_WHAT TO WORK ON_: Report each line from the data below that holds the word "style".

--

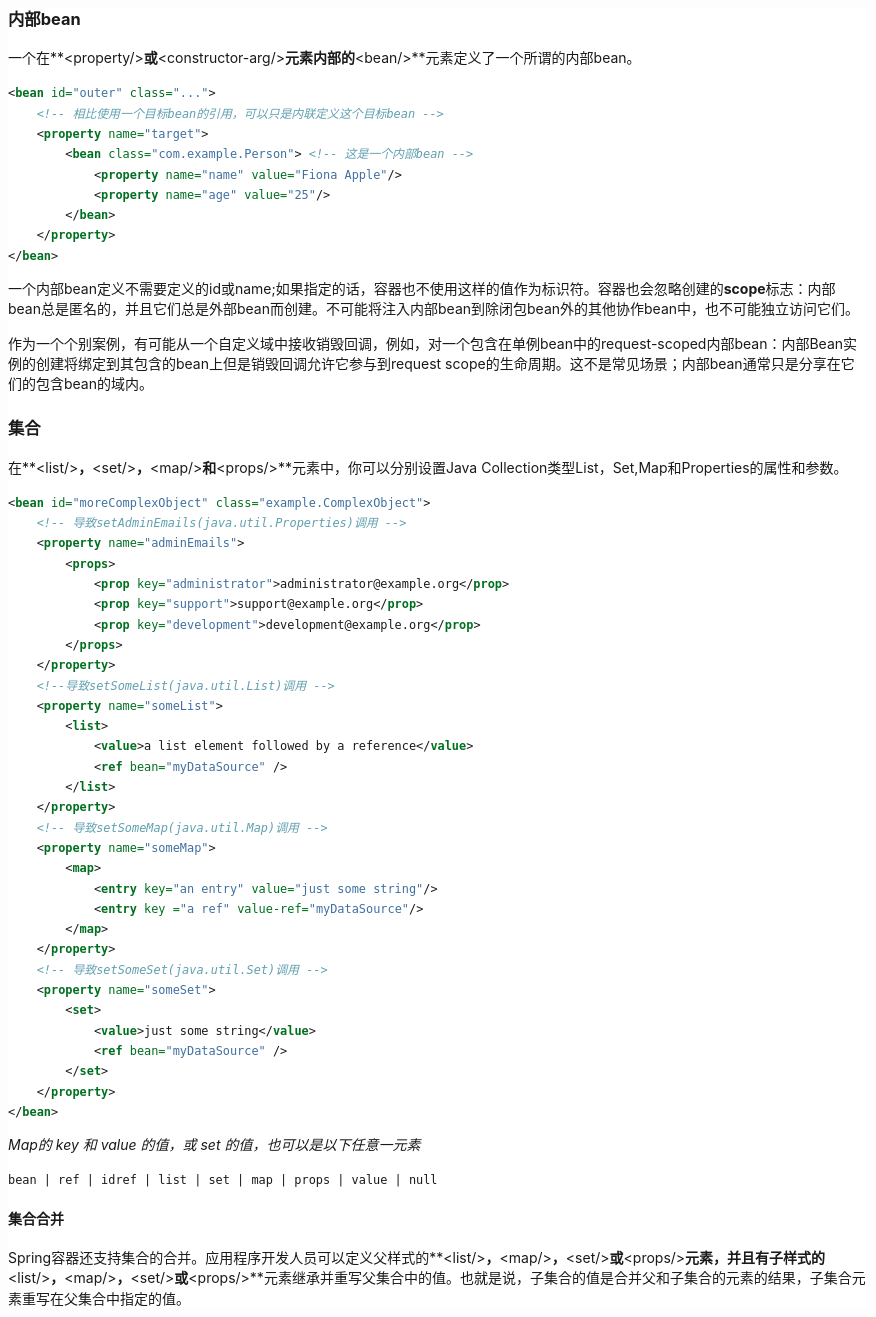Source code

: ### 内部bean
一个在**&lt;property/>**或**&lt;constructor-arg/>**元素内部的**&lt;bean/>**元素定义了一个所谓的内部bean。
```xml
<bean id="outer" class="...">
    <!-- 相比使用一个目标bean的引用，可以只是内联定义这个目标bean -->
    <property name="target">
        <bean class="com.example.Person"> <!-- 这是一个内部bean -->
            <property name="name" value="Fiona Apple"/>
            <property name="age" value="25"/>
        </bean>
    </property>
</bean>
```
一个内部bean定义不需要定义的id或name;如果指定的话，容器也不使用这样的值作为标识符。容器也会忽略创建的**scope**标志：内部bean总是匿名的，并且它们总是外部bean而创建。不可能将注入内部bean到除闭包bean外的其他协作bean中，也不可能独立访问它们。

作为一个个别案例，有可能从一个自定义域中接收销毁回调，例如，对一个包含在单例bean中的request-scoped内部bean：内部Bean实例的创建将绑定到其包含的bean上但是销毁回调允许它参与到request scope的生命周期。这不是常见场景；内部bean通常只是分享在它们的包含bean的域内。
### 集合
在**&lt;list/>**，**&lt;set/>**，**&lt;map/>**和**&lt;props/>**元素中，你可以分别设置Java Collection类型List，Set,Map和Properties的属性和参数。
```xml
<bean id="moreComplexObject" class="example.ComplexObject">
    <!-- 导致setAdminEmails(java.util.Properties)调用 -->
    <property name="adminEmails">
        <props>
            <prop key="administrator">administrator@example.org</prop>
            <prop key="support">support@example.org</prop>
            <prop key="development">development@example.org</prop>
        </props>
    </property>
    <!--导致setSomeList(java.util.List)调用 -->
    <property name="someList">
        <list>
            <value>a list element followed by a reference</value>
            <ref bean="myDataSource" />
        </list>
    </property>
    <!-- 导致setSomeMap(java.util.Map)调用 -->
    <property name="someMap">
        <map>
            <entry key="an entry" value="just some string"/>
            <entry key ="a ref" value-ref="myDataSource"/>
        </map>
    </property>
    <!-- 导致setSomeSet(java.util.Set)调用 -->
    <property name="someSet">
        <set>
            <value>just some string</value>
            <ref bean="myDataSource" />
        </set>
    </property>
</bean>
```
*Map的 key 和 value 的值，或 set 的值，也可以是以下任意一元素*
```
bean | ref | idref | list | set | map | props | value | null
```
#### 集合合并
Spring容器还支持集合的合并。应用程序开发人员可以定义父样式的**&lt;list/>**，**&lt;map/>**，**&lt;set/>**或**&lt;props/>**元素，并且有子样式的**&lt;list/>**，**&lt;map/>**，**&lt;set/>**或**&lt;props/>**元素继承并重写父集合中的值。也就是说，子集合的值是合并父和子集合的元素的结果，子集合元素重写在父集合中指定的值。
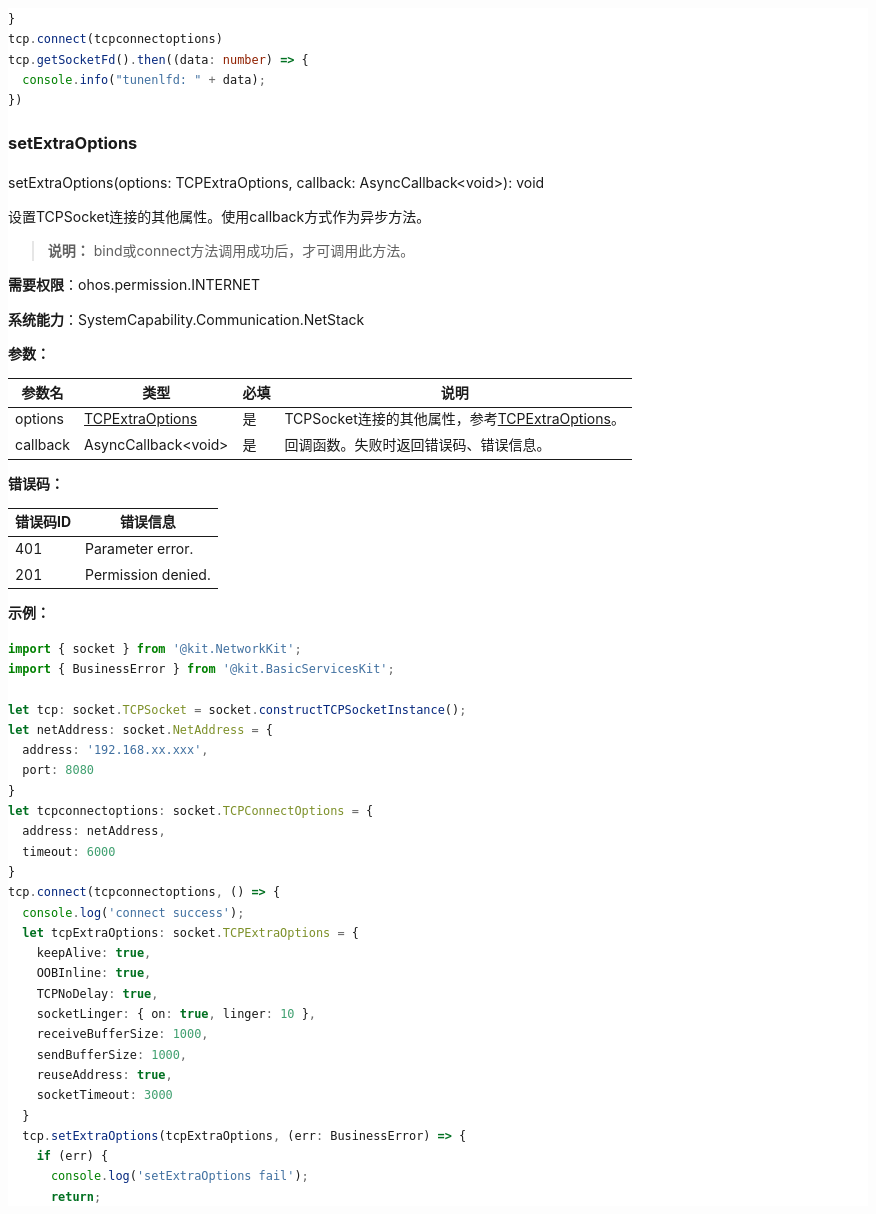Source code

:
 ```ts
}
tcp.connect(tcpconnectoptions)
tcp.getSocketFd().then((data: number) => {
  console.info("tunenlfd: " + data);
})
```

### setExtraOptions

setExtraOptions(options: TCPExtraOptions, callback: AsyncCallback\<void\>): void

设置TCPSocket连接的其他属性。使用callback方式作为异步方法。

> **说明：**
> bind或connect方法调用成功后，才可调用此方法。

**需要权限**：ohos.permission.INTERNET

**系统能力**：SystemCapability.Communication.NetStack

**参数：**

| 参数名   | 类型                                      | 必填 | 说明                                                         |
| -------- | ----------------------------------------- | ---- | ------------------------------------------------------------ |
| options  | [TCPExtraOptions](#tcpextraoptions) | 是   | TCPSocket连接的其他属性，参考[TCPExtraOptions](#tcpextraoptions)。 |
| callback | AsyncCallback\<void\>                     | 是   | 回调函数。失败时返回错误码、错误信息。               |

**错误码：**

| 错误码ID | 错误信息                 |
| ------- | ----------------------- |
| 401     | Parameter error.        |
| 201     | Permission denied.      |

**示例：**

```ts
import { socket } from '@kit.NetworkKit';
import { BusinessError } from '@kit.BasicServicesKit';

let tcp: socket.TCPSocket = socket.constructTCPSocketInstance();
let netAddress: socket.NetAddress = {
  address: '192.168.xx.xxx',
  port: 8080
}
let tcpconnectoptions: socket.TCPConnectOptions = {
  address: netAddress,
  timeout: 6000
}
tcp.connect(tcpconnectoptions, () => {
  console.log('connect success');
  let tcpExtraOptions: socket.TCPExtraOptions = {
    keepAlive: true,
    OOBInline: true,
    TCPNoDelay: true,
    socketLinger: { on: true, linger: 10 },
    receiveBufferSize: 1000,
    sendBufferSize: 1000,
    reuseAddress: true,
    socketTimeout: 3000
  }
  tcp.setExtraOptions(tcpExtraOptions, (err: BusinessError) => {
    if (err) {
      console.log('setExtraOptions fail');
      return;
```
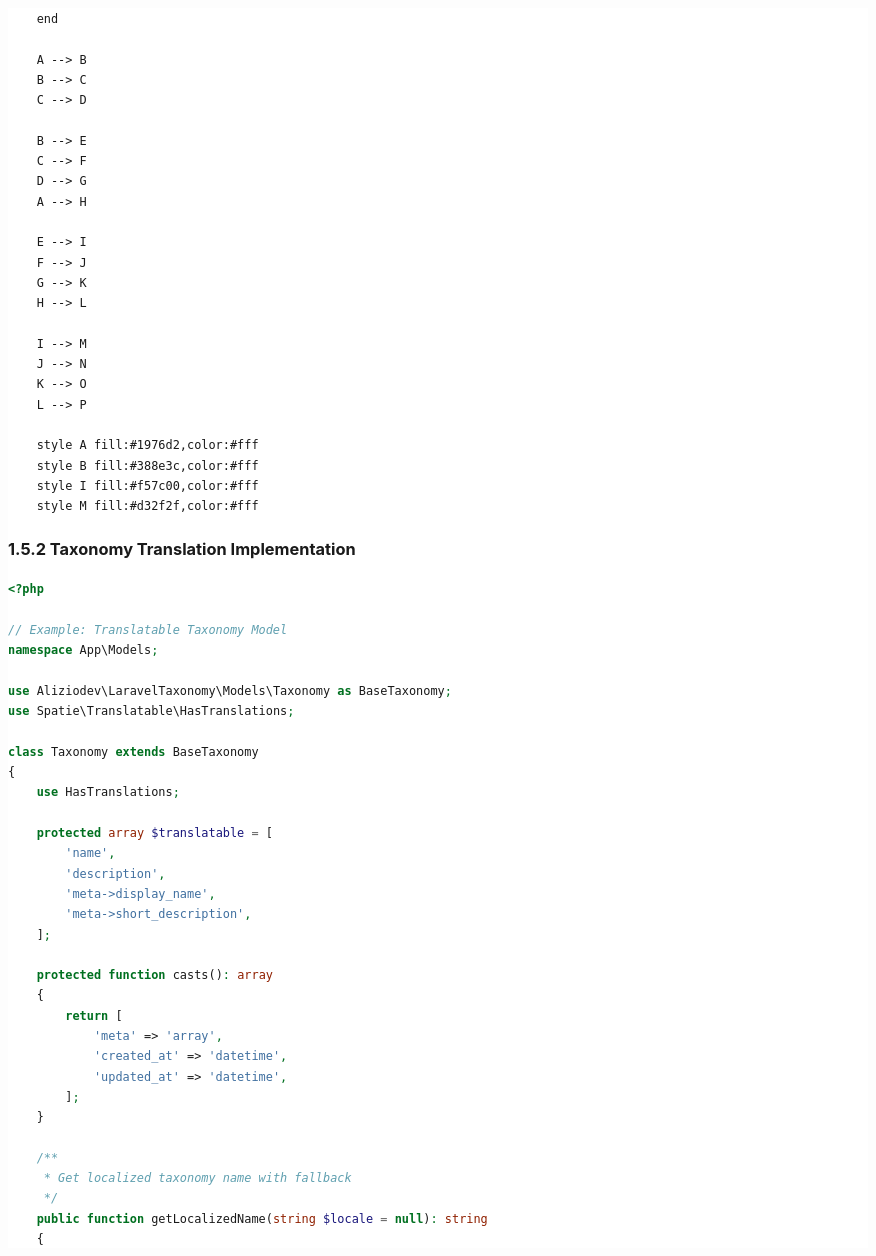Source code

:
 ```mermaid
    end
    
    A --> B
    B --> C
    C --> D
    
    B --> E
    C --> F
    D --> G
    A --> H
    
    E --> I
    F --> J
    G --> K
    H --> L
    
    I --> M
    J --> N
    K --> O
    L --> P
    
    style A fill:#1976d2,color:#fff
    style B fill:#388e3c,color:#fff
    style I fill:#f57c00,color:#fff
    style M fill:#d32f2f,color:#fff
```

### 1.5.2 Taxonomy Translation Implementation

```php
<?php

// Example: Translatable Taxonomy Model
namespace App\Models;

use Aliziodev\LaravelTaxonomy\Models\Taxonomy as BaseTaxonomy;
use Spatie\Translatable\HasTranslations;

class Taxonomy extends BaseTaxonomy
{
    use HasTranslations;

    protected array $translatable = [
        'name',
        'description',
        'meta->display_name',
        'meta->short_description',
    ];

    protected function casts(): array
    {
        return [
            'meta' => 'array',
            'created_at' => 'datetime',
            'updated_at' => 'datetime',
        ];
    }

    /**
     * Get localized taxonomy name with fallback
     */
    public function getLocalizedName(string $locale = null): string
    {
```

--

_RESPONSE BELOW_:
    style A fill:#1976d2,color:#fff
    style B fill:#388e3c,color:#fff
    style I fill:#f57c00,color:#fff
    style M fill:#d32f2f,color:#fff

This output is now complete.